Yes, these are conceptual renderings meant to show how lots might be divided up and what sort of massing the buildings could have. They're not detailed renderings of the building designs. That should be left to the developers to decide based on their needs at the time. The important thing right now is just to come up with a good framework for the street network and transit, public spaces, and decide what the hard constraints on things like building heights will be (I think they should be ramparts max in a good percentage of this land).

There are some "Granville Square" site plans shown in one of the reports. They look great.

I agree that the downtown sewage treatment plant was a poor decision that lacked vision. A lot of people thought the same thing back when it was proposed. It may have cost less in terms of dollars up front but it was not the best option in terms of opportunity cost because it destroyed a disproportionate amount of land value and development potential. It's not the end of the world and it can probably be improved as the neighbourhood is built up but it could have been a lot better.

worldlyhaligonian
Apr 27, 2014, 10:42 AM
The "Cogswell Transformed" report talks a good game, and has a lot of interesting things in the report.

But after all that, this is the visualization they come up with? I don't like it. Really much at all.

It's an improvement over what's there. Yes. But what's there, is a concrete post-apocalyptic nightmare. I'd like to think we're setting our goals higher.

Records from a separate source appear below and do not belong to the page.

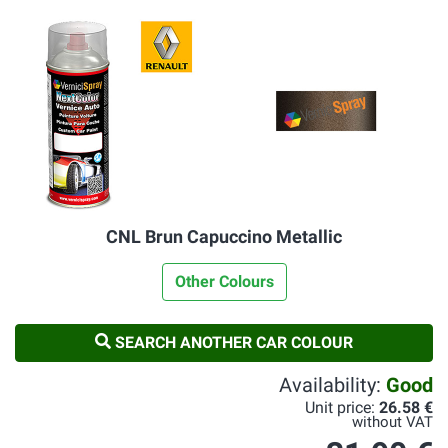
CNL Brun Capuccino Metallic
Other Colours
SEARCH ANOTHER CAR COLOUR
Availability:
Good
Unit price:
26.58 €
without VAT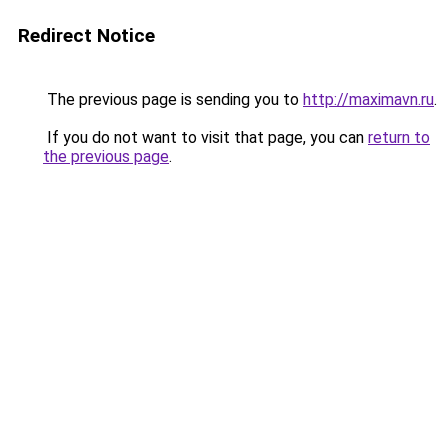
Redirect Notice
The previous page is sending you to
http://maximavn.ru
.
If you do not want to visit that page, you can
return to
the previous page
.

Like Drybrain said, too much like a boulevard, with massive setbacks. Why? Too low density. Why? I thought this area was supposed to be our "intense" residential density area? As in, we limit height everywhere because, well, once we get around to the Cogswell, this is where we're going to have some proper skyscrapers! Here we are, back at our typical 14-20 storeys. ZZZZzzz.

Also, as others said, too much useless green space in between roads. Who ever uses narrow green spaces bordered by major road arteries? Who is ever going to spend time near a fountain on a rotary island? Yes, yes, let me walk my kids in the useless Cogswell green spaces, dodging traffic, and breathing exhaust fumes. We don't need a G-d forsaken garden in Cogswell. Give me a break.

So much potential for this land. I don't see it here. Not with this vision.

Looks not so different from what is already there along Barrington towards the bridge; large setbacks, low density useless wasteland where no one spends any time. Disappointed.

I agree. The first bit looks ok to the left... but then it just looks like they gave up... there is no urbanity and quite frankly does not look like an area that would be nice to walk on.

This doesn't even take into account the lack of density!